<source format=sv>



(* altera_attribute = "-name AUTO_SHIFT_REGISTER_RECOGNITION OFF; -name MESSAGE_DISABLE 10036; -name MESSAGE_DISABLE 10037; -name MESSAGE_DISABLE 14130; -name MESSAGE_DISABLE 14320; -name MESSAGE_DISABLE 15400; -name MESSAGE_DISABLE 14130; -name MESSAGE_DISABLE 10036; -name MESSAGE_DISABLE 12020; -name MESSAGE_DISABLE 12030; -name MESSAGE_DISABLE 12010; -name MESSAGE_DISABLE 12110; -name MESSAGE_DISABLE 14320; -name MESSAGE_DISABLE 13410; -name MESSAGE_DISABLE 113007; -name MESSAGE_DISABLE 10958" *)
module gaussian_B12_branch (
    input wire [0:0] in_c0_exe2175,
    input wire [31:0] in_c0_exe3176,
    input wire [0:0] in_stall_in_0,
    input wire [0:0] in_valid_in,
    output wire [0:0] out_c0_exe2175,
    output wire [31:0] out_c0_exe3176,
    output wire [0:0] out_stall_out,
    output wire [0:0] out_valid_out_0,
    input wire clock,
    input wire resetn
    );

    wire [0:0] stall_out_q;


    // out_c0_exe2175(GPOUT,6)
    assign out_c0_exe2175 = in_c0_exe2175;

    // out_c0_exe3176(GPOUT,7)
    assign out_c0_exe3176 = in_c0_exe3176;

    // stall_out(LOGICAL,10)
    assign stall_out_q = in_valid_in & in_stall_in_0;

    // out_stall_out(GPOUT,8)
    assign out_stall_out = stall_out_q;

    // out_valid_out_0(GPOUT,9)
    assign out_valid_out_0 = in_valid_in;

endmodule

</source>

---

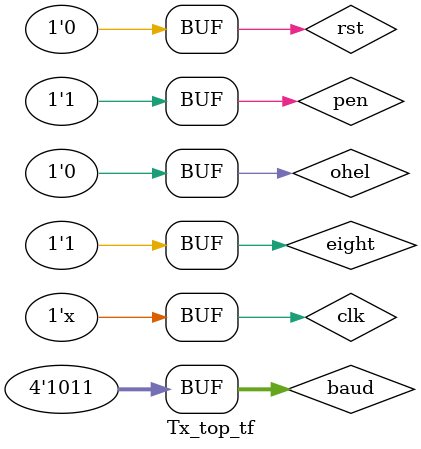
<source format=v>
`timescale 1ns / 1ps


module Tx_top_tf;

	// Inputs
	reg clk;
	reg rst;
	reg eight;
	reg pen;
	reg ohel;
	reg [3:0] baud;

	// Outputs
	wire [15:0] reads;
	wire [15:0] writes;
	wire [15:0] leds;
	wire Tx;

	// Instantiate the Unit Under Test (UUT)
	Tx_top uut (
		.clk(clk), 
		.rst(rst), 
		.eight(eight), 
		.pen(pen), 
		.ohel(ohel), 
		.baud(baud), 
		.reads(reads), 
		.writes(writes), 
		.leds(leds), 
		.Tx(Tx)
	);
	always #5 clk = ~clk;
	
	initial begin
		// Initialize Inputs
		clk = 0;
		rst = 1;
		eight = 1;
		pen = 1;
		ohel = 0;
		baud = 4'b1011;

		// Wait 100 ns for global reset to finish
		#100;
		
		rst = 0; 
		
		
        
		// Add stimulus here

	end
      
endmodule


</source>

==

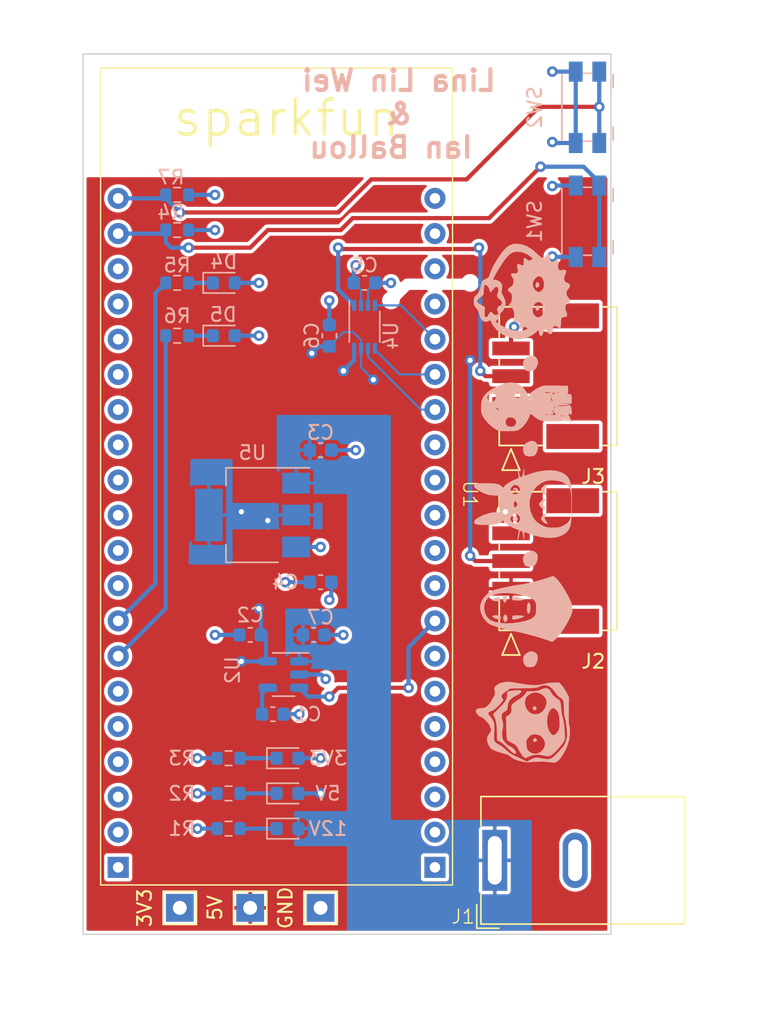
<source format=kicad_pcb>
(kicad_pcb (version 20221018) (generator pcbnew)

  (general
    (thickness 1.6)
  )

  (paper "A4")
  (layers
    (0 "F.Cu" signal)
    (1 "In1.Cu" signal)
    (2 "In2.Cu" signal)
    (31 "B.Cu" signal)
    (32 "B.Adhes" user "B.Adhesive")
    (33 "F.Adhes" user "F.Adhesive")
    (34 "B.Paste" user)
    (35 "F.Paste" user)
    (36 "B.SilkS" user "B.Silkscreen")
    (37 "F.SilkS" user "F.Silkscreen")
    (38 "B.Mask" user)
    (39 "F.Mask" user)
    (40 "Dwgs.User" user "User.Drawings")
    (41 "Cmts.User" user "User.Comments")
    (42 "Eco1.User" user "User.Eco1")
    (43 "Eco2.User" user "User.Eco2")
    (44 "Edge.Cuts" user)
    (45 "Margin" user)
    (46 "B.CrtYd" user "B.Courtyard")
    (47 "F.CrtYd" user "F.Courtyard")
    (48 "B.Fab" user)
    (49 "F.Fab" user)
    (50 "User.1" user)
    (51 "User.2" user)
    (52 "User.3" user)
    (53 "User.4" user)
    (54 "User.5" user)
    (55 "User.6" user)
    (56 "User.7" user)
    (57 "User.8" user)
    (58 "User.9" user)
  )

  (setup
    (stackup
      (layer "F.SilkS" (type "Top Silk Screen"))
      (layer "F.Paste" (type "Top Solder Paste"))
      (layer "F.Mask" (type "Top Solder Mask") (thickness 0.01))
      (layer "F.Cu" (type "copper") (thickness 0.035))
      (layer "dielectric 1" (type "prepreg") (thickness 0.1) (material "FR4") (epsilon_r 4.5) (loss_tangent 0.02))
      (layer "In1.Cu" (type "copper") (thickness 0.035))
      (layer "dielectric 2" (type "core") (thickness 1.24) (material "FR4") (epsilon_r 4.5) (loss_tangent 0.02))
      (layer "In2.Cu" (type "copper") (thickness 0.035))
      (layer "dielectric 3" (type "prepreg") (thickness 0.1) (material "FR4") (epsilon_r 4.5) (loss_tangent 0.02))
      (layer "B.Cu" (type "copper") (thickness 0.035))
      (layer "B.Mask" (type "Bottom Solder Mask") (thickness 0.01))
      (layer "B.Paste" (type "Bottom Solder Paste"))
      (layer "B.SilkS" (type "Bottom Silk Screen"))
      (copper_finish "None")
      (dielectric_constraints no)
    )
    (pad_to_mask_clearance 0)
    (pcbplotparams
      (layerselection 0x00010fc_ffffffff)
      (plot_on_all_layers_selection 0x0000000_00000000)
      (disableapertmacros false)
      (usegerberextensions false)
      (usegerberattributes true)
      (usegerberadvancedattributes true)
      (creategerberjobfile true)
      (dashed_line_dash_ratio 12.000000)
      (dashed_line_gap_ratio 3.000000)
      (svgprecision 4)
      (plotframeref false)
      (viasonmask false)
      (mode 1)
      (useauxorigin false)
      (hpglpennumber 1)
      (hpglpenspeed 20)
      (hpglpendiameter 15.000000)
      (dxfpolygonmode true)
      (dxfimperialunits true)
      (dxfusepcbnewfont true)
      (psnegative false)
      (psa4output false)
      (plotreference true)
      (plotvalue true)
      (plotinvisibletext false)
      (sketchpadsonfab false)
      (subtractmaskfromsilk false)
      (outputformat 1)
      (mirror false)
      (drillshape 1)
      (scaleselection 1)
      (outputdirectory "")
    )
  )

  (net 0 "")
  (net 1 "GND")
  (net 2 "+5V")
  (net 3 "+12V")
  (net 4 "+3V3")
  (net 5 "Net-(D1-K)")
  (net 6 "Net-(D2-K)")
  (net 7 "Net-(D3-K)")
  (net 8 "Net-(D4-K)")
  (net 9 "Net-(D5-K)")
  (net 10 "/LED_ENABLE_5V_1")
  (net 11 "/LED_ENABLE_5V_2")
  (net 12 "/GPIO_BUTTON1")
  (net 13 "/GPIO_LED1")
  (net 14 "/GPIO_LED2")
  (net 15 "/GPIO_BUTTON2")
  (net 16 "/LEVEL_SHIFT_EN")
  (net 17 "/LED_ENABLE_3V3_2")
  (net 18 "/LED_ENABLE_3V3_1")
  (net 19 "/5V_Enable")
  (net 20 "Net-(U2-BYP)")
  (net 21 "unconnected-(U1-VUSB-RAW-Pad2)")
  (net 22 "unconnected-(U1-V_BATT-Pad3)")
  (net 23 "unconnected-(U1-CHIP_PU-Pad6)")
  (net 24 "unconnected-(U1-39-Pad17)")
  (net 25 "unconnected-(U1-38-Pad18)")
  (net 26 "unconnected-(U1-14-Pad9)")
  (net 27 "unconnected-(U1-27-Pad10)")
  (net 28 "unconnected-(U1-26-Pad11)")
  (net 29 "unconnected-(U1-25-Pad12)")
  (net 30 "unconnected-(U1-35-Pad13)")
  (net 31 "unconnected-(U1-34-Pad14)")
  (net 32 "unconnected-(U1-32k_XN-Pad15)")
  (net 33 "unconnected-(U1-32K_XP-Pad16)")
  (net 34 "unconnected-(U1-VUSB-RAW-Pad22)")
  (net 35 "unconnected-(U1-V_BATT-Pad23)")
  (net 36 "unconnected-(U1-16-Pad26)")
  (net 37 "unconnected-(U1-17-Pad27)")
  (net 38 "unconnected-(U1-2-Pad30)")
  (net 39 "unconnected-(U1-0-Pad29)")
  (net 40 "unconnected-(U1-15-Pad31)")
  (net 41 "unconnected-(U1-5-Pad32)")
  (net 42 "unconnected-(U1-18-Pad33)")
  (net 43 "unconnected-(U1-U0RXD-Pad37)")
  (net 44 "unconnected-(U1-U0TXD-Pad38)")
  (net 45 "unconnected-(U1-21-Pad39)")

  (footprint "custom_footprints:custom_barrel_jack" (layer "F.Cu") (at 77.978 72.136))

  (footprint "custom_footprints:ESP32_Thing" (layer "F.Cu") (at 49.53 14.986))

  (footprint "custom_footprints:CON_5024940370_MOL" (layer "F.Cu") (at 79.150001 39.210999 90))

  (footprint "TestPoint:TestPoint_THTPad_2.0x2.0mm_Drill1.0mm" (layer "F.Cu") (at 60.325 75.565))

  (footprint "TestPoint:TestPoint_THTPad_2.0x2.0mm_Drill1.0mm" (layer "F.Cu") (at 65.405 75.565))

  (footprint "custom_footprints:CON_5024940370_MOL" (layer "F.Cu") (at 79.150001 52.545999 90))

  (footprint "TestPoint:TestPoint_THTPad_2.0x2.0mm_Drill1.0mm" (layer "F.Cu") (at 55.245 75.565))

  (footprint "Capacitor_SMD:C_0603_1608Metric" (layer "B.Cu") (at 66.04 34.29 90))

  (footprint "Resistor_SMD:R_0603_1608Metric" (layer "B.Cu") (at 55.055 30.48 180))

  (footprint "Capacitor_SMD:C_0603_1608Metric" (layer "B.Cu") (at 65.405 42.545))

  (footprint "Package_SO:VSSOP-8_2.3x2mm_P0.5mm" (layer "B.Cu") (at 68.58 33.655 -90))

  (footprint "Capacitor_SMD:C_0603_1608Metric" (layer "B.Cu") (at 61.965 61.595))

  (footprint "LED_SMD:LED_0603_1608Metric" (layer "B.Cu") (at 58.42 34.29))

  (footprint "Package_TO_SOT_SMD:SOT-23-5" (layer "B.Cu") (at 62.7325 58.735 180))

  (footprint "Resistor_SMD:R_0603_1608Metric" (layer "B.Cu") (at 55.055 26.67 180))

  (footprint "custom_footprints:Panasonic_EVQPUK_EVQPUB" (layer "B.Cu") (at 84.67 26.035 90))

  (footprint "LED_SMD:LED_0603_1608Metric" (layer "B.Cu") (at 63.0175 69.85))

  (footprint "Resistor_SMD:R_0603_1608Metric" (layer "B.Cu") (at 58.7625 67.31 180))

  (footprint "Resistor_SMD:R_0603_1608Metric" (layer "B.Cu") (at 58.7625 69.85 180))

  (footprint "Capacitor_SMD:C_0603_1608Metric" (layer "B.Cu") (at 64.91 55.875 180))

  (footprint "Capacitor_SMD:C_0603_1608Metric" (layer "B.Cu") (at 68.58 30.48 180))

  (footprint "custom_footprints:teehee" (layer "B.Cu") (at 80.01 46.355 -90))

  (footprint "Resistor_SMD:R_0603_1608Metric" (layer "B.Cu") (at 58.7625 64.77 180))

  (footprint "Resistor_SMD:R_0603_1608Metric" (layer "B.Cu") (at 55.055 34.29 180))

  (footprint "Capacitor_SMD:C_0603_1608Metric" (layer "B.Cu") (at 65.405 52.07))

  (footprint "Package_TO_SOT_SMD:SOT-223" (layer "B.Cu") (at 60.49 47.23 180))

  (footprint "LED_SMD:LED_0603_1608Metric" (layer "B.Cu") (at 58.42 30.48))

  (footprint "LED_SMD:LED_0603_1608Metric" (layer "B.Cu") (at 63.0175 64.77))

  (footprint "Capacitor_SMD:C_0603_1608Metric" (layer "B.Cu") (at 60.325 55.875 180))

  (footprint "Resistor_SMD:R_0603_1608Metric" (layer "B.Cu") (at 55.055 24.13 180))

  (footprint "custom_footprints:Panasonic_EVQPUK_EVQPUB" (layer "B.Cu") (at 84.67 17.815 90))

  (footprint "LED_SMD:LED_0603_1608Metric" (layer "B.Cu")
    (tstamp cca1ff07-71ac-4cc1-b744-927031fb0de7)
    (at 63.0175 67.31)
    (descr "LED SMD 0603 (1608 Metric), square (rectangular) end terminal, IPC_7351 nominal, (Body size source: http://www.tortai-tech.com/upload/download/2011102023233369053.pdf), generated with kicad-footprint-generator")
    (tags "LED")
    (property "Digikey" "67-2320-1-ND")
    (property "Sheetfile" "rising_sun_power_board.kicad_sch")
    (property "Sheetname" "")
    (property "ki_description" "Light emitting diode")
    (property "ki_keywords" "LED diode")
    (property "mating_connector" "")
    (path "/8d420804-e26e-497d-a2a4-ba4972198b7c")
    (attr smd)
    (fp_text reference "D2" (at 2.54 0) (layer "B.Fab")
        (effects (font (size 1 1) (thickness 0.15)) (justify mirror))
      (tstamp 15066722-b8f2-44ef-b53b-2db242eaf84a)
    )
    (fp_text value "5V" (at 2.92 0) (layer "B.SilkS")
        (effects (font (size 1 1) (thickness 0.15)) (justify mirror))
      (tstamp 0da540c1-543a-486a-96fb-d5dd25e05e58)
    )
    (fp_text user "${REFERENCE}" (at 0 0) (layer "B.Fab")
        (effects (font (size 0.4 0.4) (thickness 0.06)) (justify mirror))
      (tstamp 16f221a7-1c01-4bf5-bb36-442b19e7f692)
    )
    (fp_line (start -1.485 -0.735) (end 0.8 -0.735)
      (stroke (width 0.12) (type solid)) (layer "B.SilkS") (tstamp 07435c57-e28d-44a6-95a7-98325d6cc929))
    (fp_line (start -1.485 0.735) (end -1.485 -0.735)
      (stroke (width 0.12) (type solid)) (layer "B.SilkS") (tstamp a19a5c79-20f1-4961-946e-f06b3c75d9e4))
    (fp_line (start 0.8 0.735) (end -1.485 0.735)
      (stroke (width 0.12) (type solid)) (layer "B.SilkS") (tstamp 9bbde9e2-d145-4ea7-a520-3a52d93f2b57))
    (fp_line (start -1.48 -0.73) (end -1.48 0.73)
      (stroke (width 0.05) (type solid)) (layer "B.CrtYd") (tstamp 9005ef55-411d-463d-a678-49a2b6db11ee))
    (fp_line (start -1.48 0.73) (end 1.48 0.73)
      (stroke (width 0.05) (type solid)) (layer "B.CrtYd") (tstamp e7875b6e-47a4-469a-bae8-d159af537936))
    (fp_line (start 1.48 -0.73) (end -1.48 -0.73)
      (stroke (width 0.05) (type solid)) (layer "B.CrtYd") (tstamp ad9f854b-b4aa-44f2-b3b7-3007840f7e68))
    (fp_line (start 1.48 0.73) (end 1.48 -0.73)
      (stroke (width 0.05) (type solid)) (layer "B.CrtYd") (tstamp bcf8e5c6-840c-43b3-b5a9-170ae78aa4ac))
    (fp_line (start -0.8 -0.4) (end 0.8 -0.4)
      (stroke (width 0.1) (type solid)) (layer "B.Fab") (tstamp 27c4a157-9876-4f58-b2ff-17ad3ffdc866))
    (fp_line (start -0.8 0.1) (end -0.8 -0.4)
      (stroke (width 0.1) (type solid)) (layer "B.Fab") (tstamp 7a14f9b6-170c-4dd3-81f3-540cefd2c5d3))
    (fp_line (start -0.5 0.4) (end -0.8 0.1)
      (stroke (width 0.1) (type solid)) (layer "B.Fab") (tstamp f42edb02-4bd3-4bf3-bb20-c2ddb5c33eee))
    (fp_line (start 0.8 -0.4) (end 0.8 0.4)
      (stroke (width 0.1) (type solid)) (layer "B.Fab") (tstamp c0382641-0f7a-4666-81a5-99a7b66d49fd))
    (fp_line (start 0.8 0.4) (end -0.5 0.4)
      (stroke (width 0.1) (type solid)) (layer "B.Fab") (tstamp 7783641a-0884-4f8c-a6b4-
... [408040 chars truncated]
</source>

▸ What to produce
Begin at the line that has "84.67 17.815 90))" in the entries above; stop after the line that has "(effects (font (size 0.4". Transcribe exactly those lines and no others.

▸ Response area
  (footprint "custom_footprints:Panasonic_EVQPUK_EVQPUB" (layer "B.Cu") (at 84.67 17.815 90))

  (footprint "LED_SMD:LED_0603_1608Metric" (layer "B.Cu")
    (tstamp cca1ff07-71ac-4cc1-b744-927031fb0de7)
    (at 63.0175 67.31)
    (descr "LED SMD 0603 (1608 Metric), square (rectangular) end terminal, IPC_7351 nominal, (Body size source: http://www.tortai-tech.com/upload/download/2011102023233369053.pdf), generated with kicad-footprint-generator")
    (tags "LED")
    (property "Digikey" "67-2320-1-ND")
    (property "Sheetfile" "rising_sun_power_board.kicad_sch")
    (property "Sheetname" "")
    (property "ki_description" "Light emitting diode")
    (property "ki_keywords" "LED diode")
    (property "mating_connector" "")
    (path "/8d420804-e26e-497d-a2a4-ba4972198b7c")
    (attr smd)
    (fp_text reference "D2" (at 2.54 0) (layer "B.Fab")
        (effects (font (size 1 1) (thickness 0.15)) (justify mirror))
      (tstamp 15066722-b8f2-44ef-b53b-2db242eaf84a)
    )
    (fp_text value "5V" (at 2.92 0) (layer "B.SilkS")
        (effects (font (size 1 1) (thickness 0.15)) (justify mirror))
      (tstamp 0da540c1-543a-486a-96fb-d5dd25e05e58)
    )
    (fp_text user "${REFERENCE}" (at 0 0) (layer "B.Fab")
        (effects (font (size 0.4 0.4) (thickness 0.06)) (justify mirror))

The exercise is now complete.